── 本文抜粋

ある日、ふと手に取った小説──辻村深月さんの『スロウハイツの神様』

その物語に、思いのほかのめり込んだ。気づけば、時間も忘れてページをめくり、「あっそうか」と独り言をこぼしながら、僕はその世界に没頭していた。

読書が「編集者としての感性」に火をつけた

もともと僕は、小説なんて読まない人間だった。

でも、コロナ禍で時間が生まれたあの時期、初めて「物語に身を委ねる」時間を持てた気がする。

そして驚いた。小説は遠回りのようで、実はとても直球だった。感受性が濾過され、言葉が心の奥まで沁みてくる。これは、編集者としての僕にとって、大きな発見だった。

「書くこと」には、人生を変える力がある

この物語の登場人物たちは、小説や脚本を書くことで、自分と向き合っていた。読んでいるうちに、僕は自然と、自分の人生をなぞっていた。──人は、何かでつまづく。

でも、何かによって救われもする。その“救い”が、自分にとっての武器になることだってある。

書くことは、まさにそんな武器になり得るんだと思った。

────
── データ抜粋

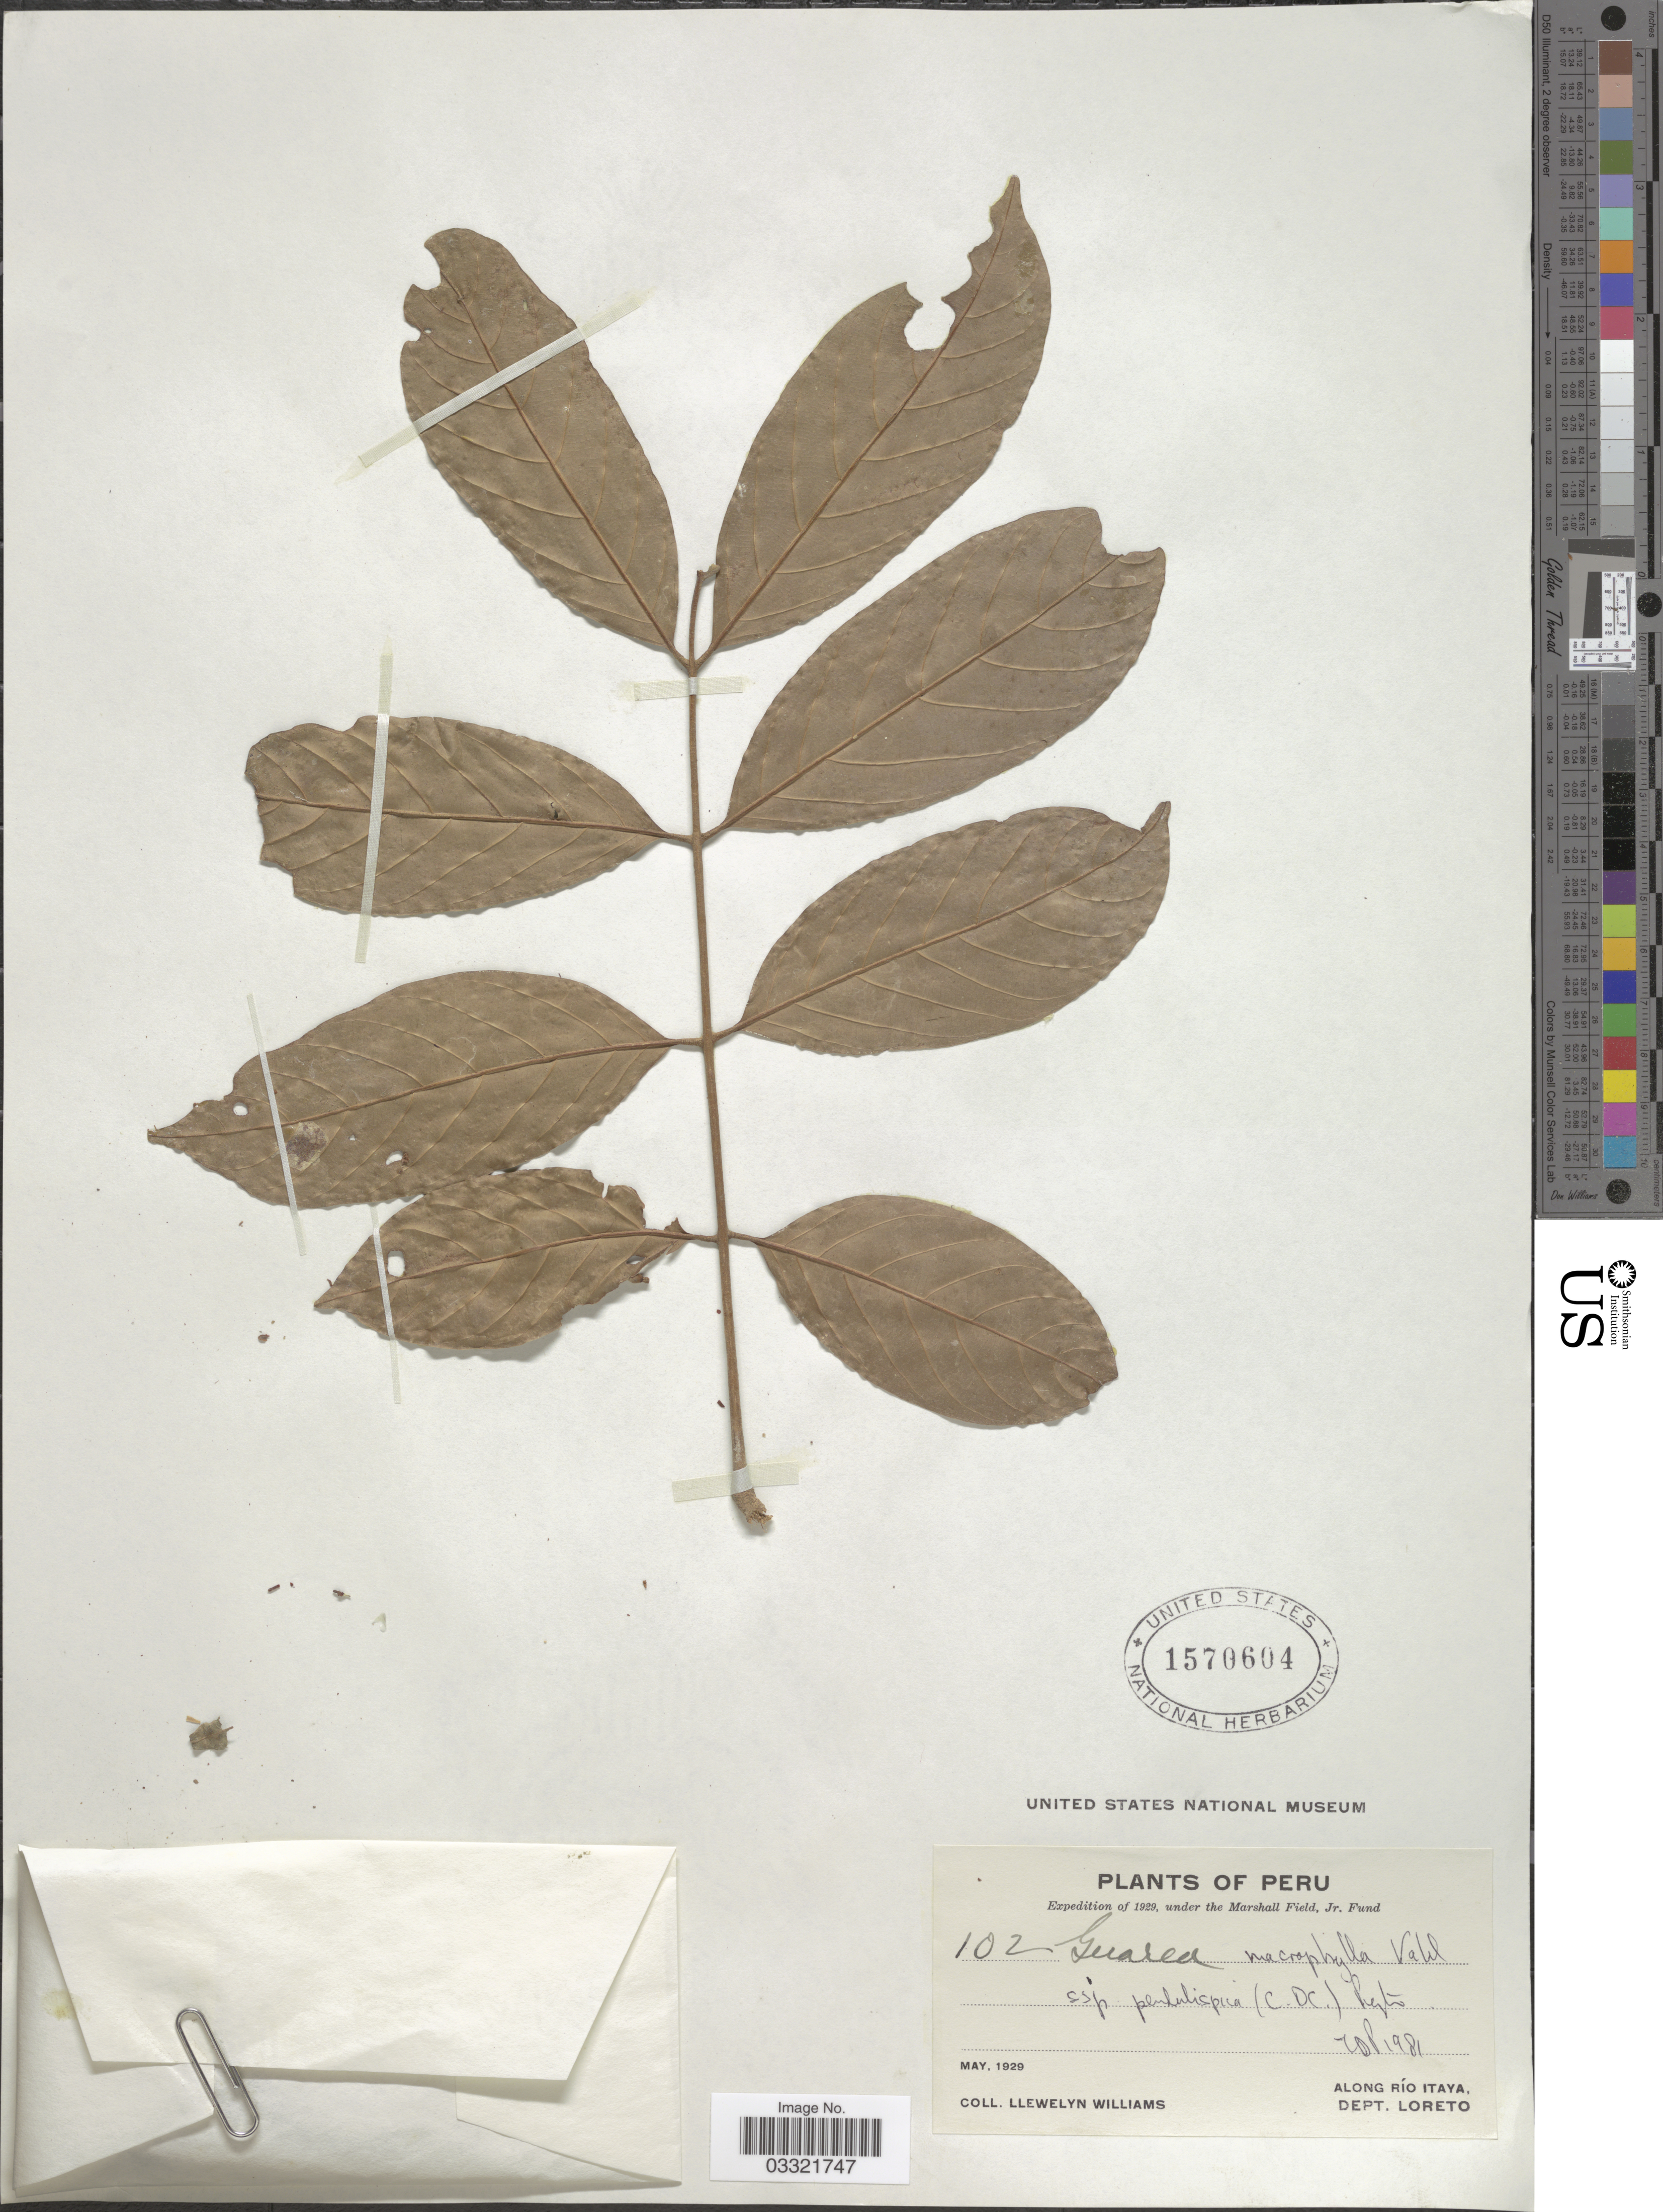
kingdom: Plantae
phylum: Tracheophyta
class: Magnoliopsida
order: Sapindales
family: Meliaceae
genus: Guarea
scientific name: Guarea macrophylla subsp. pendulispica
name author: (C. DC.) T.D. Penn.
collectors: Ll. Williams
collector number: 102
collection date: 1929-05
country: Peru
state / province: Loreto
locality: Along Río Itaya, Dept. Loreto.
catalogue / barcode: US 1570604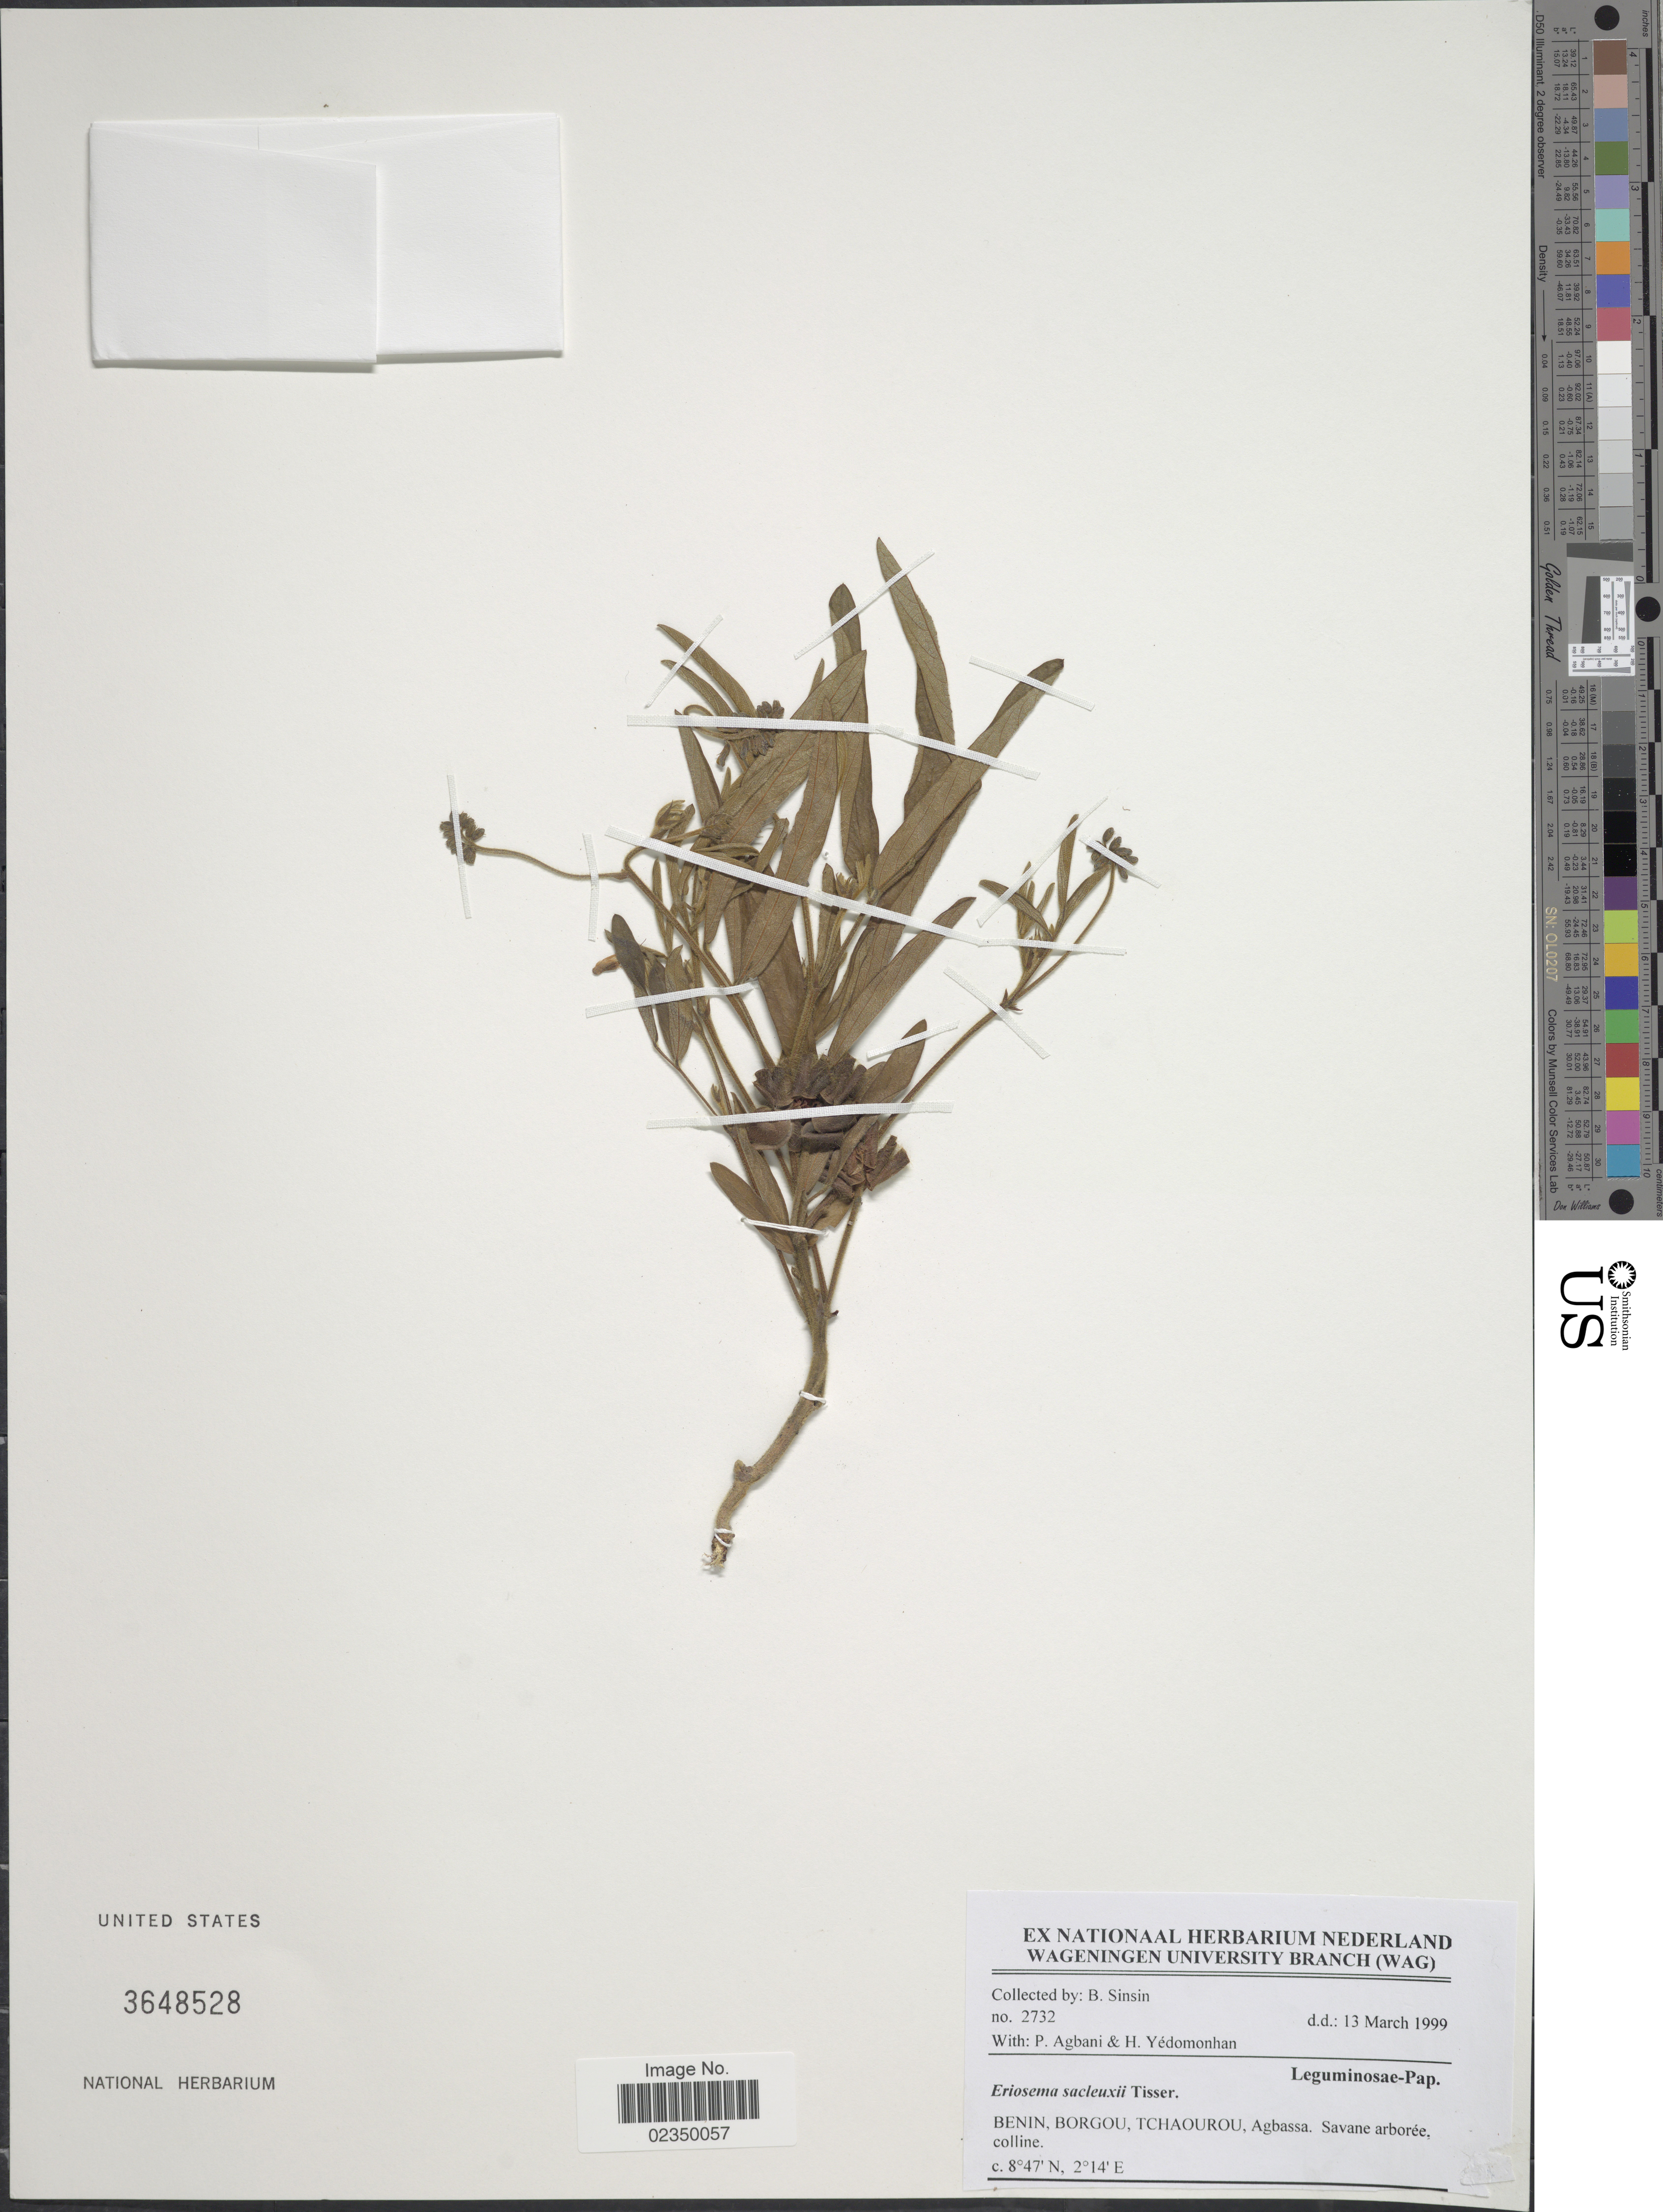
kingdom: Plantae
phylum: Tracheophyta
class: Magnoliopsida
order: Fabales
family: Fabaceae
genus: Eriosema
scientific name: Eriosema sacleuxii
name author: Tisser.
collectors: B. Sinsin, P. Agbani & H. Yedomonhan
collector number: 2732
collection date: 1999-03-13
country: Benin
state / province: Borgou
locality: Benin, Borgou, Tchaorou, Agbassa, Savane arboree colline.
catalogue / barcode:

────

*指示*
小説『スロウハイツの神様』を読んで書くことの力に気づいたという文章を、最後の文のあとから書き継いでください。

*正解*
書くことで、生きてきた。だから、今がある

大学時代、インターネット掲示板に投稿したのが最初だった。誰かに読んでもらうことが嬉しくて、夢中で書いた。やがて僕は、親が望んだ道とは違う、潰しが効かないけれど、言葉に生きる道を選んだ。

不安だった。でも、これしかないと思って書き続けた。そして今、再び「メディアをやろう」と決めた僕が、

この小説に出会い、“ああ、やっぱりこれだ”と、心の中でうなずいていた。

最後に──物語の中に、自分がいた

『スロウハイツの神様』は、書く人たちの物語だ。だからこそ、自分の“書くことへの想い”が、登場人物の姿に重なった。読後にふと思った。

書くことには、ちゃんと意味がある。

誰かに届くかもしれないから。

誰かが救われるかもしれないから。

僕は、これからも書いていく。あの物語のように、迷いながら、でも信じながら。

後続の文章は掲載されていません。